> _EXERCISE INSTRUCTIONS_:
Give back the records that follow exactly, images excluded.

*** Opening DATA UNDER STUDY ***

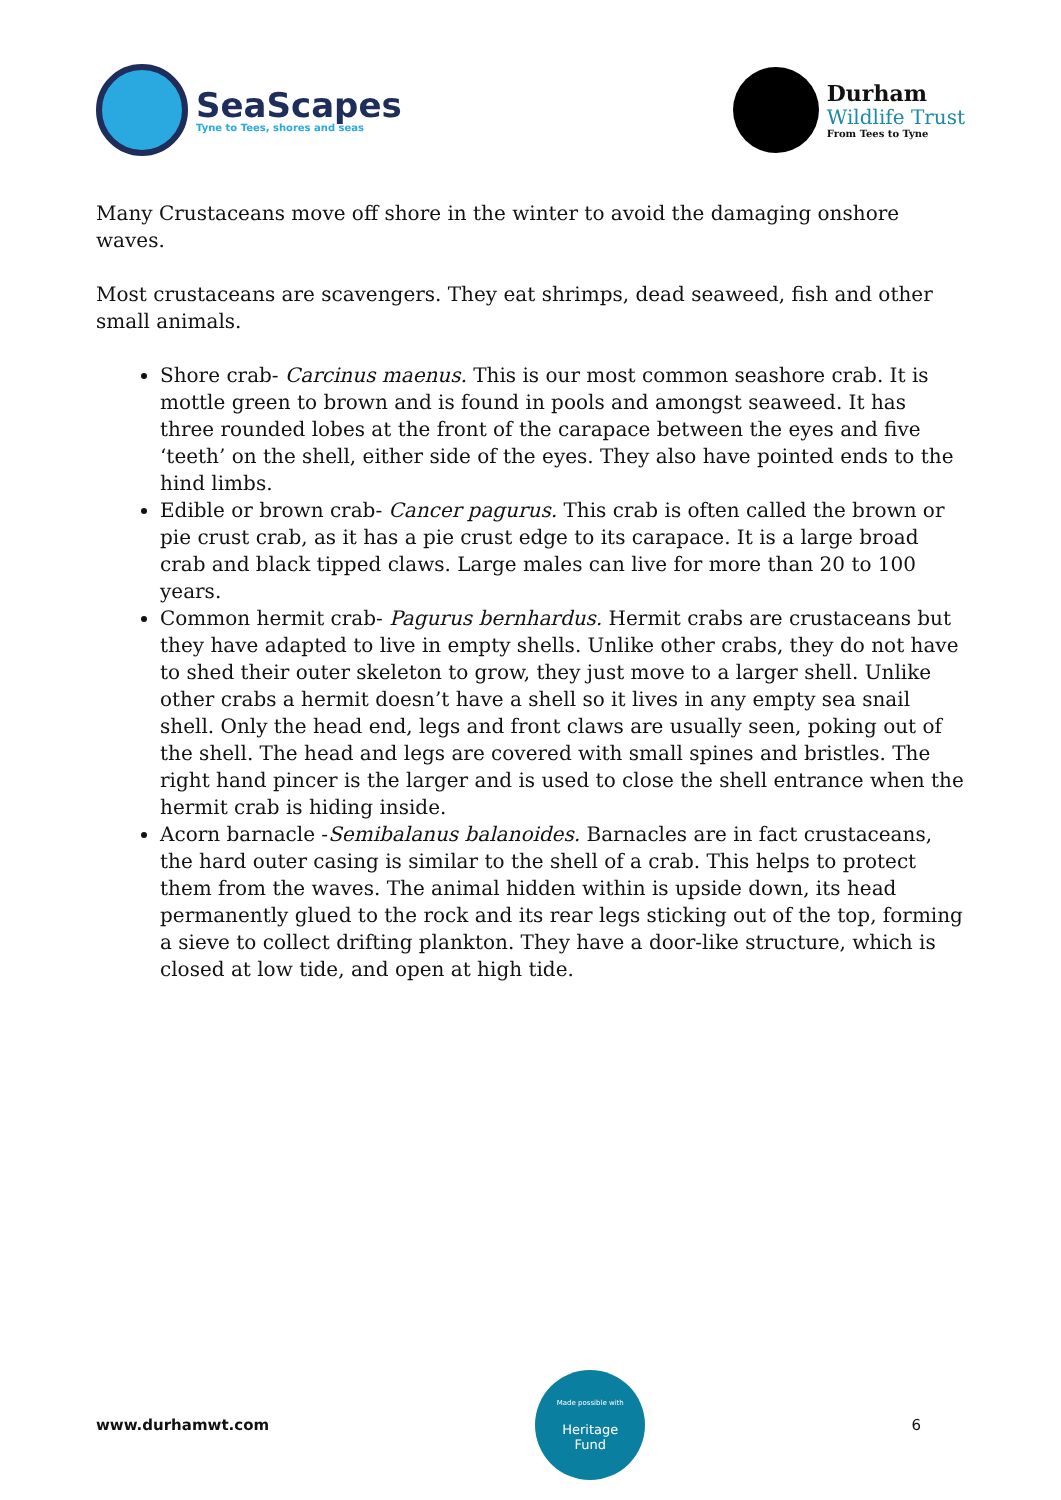SeaScapes
Tyne to Tees, shores and seas
Durham
Wildlife Trust
From Tees to Tyne
Many Crustaceans move off shore in the winter to avoid the damaging onshore waves.
Most crustaceans are scavengers. They eat shrimps, dead seaweed, fish and other small animals.
Shore crab- Carcinus maenus. This is our most common seashore crab. It is mottle green to brown and is found in pools and amongst seaweed. It has three rounded lobes at the front of the carapace between the eyes and five ‘teeth’ on the shell, either side of the eyes. They also have pointed ends to the hind limbs.
Edible or brown crab- Cancer pagurus. This crab is often called the brown or pie crust crab, as it has a pie crust edge to its carapace. It is a large broad crab and black tipped claws. Large males can live for more than 20 to 100 years.
Common hermit crab- Pagurus bernhardus. Hermit crabs are crustaceans but they have adapted to live in empty shells. Unlike other crabs, they do not have to shed their outer skeleton to grow, they just move to a larger shell. Unlike other crabs a hermit doesn’t have a shell so it lives in any empty sea snail shell. Only the head end, legs and front claws are usually seen, poking out of the shell. The head and legs are covered with small spines and bristles. The right hand pincer is the larger and is used to close the shell entrance when the hermit crab is hiding inside.
Acorn barnacle -Semibalanus balanoides. Barnacles are in fact crustaceans, the hard outer casing is similar to the shell of a crab. This helps to protect them from the waves. The animal hidden within is upside down, its head permanently glued to the rock and its rear legs sticking out of the top, forming a sieve to collect drifting plankton. They have a door-like structure, which is closed at low tide, and open at high tide.
www.durhamwt.com
Made possible with
Heritage
Fund
6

*** Closing DATA UNDER STUDY ***

> _RESPONSE AREA_:
SeaScapes
Tyne to Tees, shores and seas
Durham
Wildlife Trust
From Tees to Tyne
Many Crustaceans move off shore in the winter to avoid the damaging onshore waves.
Most crustaceans are scavengers. They eat shrimps, dead seaweed, fish and other small animals.
Shore crab- Carcinus maenus. This is our most common seashore crab. It is mottle green to brown and is found in pools and amongst seaweed. It has three rounded lobes at the front of the carapace between the eyes and five ‘teeth’ on the shell, either side of the eyes. They also have pointed ends to the hind limbs.
Edible or brown crab- Cancer pagurus. This crab is often called the brown or pie crust crab, as it has a pie crust edge to its carapace. It is a large broad crab and black tipped claws. Large males can live for more than 20 to 100 years.
Common hermit crab- Pagurus bernhardus. Hermit crabs are crustaceans but they have adapted to live in empty shells. Unlike other crabs, they do not have to shed their outer skeleton to grow, they just move to a larger shell. Unlike other crabs a hermit doesn’t have a shell so it lives in any empty sea snail shell. Only the head end, legs and front claws are usually seen, poking out of the shell. The head and legs are covered with small spines and bristles. The right hand pincer is the larger and is used to close the shell entrance when the hermit crab is hiding inside.
Acorn barnacle -Semibalanus balanoides. Barnacles are in fact crustaceans, the hard outer casing is similar to the shell of a crab. This helps to protect them from the waves. The animal hidden within is upside down, its head permanently glued to the rock and its rear legs sticking out of the top, forming a sieve to collect drifting plankton. They have a door-like structure, which is closed at low tide, and open at high tide.
www.durhamwt.com
Made possible with
Heritage
Fund
6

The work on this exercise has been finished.